Thursday, August 23, 2018

Oleg Sentsov's Hunger Strike: Editor of 'The Ukrainian Weekly' Provides an Analysis


By Matthew Dubas

The 42-year-old filmmaker, who has been on a hunger strike for the past 100 days, sits in a Russian jail and has been there since 2014, the year Russian military and special forces seized Crimea, Mr. Sentsov's homeland Ukraine.

The Kremlin shows no signs of caving to Western pressure to release this innocent man, who Russia claims is a terrorist, for his statement that Crimea is Ukraine and his refusal against taking forced Russian citizenship. Russia saw this as such a threat to its agenda that it sentenced him to 20 years in a Siberian prison. In Russia, a different opinion can get you thrown in jail.
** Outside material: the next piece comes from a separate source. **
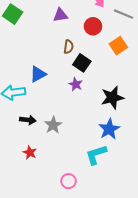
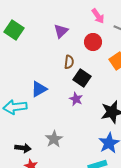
purple triangle: (60, 15) -> (61, 31), turned -35
black arrow: (28, 120) -> (23, 148), moved

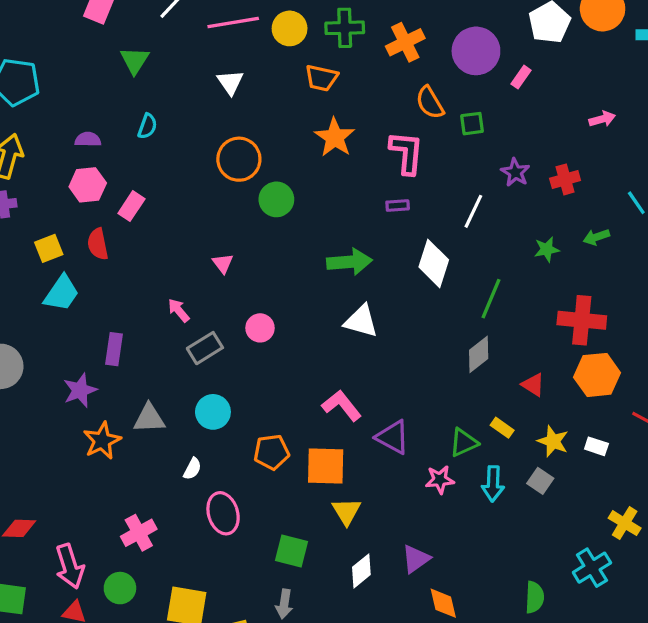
Crimean Tatar leader Mustafa Dzhemiliev, who is banned from entering Crimea by Russia (which occupies the peninsula and is using it for military purposes in the Black Sea and to project an image of power in the region in an attempt to destabilize the West and its allies), has urged Sentsov to quit the hunger strike and not give his tormentors the satisfaction of his death by his own hand (as his captors would say). Mr. Dzhemiliev is a Soviet-era dissident who went on a hunger strike for over 80 days to protest against the regime before being force-fed via a feeding tube.

So what can be done? We can hope to change Sentsov's mind to end the hunger strike in the interest of continuing the fight that so many Ukrainians today and before him, as well as other Soviet citizens have endured in their struggle against the totalitarian system.

The Soviet system imploded because of the incapacity of the centralized structure of the government to respond to market demands and changes, much of that system has remained unchanged under Putinism, as evidenced by the state-run oil and gas monopoly companies Rosneft and Gazprom, which Russia has weaponized as a foreign policy tool.

What the response comes down to is based on political will. Russia is doing everything it can to undermine European unity and a crippling response in the face of Russian aggression.

The U.S. has led the way on sanctions in response to Russia's chemical weapons attack in the U.K. Even the U.K. has not responded with sanctions regarding that attack on its own soil, leaving many asking why? A delayed response is better than no response at all. This vacuum of leadership in Europe is something that Putin has taken full advantage of, beginning with Georgia in 2008, Ukraine since 2014 and Syria, as it flaunts international law without consequence, thanks to its veto vote at the U.N. Security Council.

Russia's ties with Austria (Nord Stream 2 tech and business interests) and Hungary (nuclear power plants from Russia and energy), and to a lesser extent, Germany, show a mood of getting back to business as usual as seen with the promotion of the Nord Stream-2 pipeline by certain sectors of the political and business circles. Russia's influence in Italy, Greece, Turkey, Serbia and others should be the focus of Europe's actions to strengthen solidarity, but Russia does not seem to be a threat according to these countries.

Similar lobbying efforts by Russia are underway across Europe and the U.S., but more widespread and targeted U.S. sanctions against Russia are on the way, some have already been implemented and some are set to go into effect in November. Already the ruble is sliding, the Russian economy is shrinking and Russian billionaires are being downgraded to millionaires, with pension reform leaving a bad taste in the Russian peoples' mouths, bringing them out onto the streets of major Russian cities by the tens of thousands. The Russian people, it seems, are the ones who have the power to stop Putinism, while the regime would like the people to think that they are powerless to change things (as is the case with all authoritarian systems).

 
Matthew Dubas is editor of the The Ukrainian Weekly. The newspaper is distributed throughout the United States and Canada and serves as a major source of news and information for the Ukrainian-American community. He has reported on many of the country’s political and social conflicts and worked with ambassadors, politicians, policy advisers, activists and scholars on a range of issues concerning Ukraine. The views expressed by Mr. Dubas do not necessarily reflect those of the publication's management or editorial staff.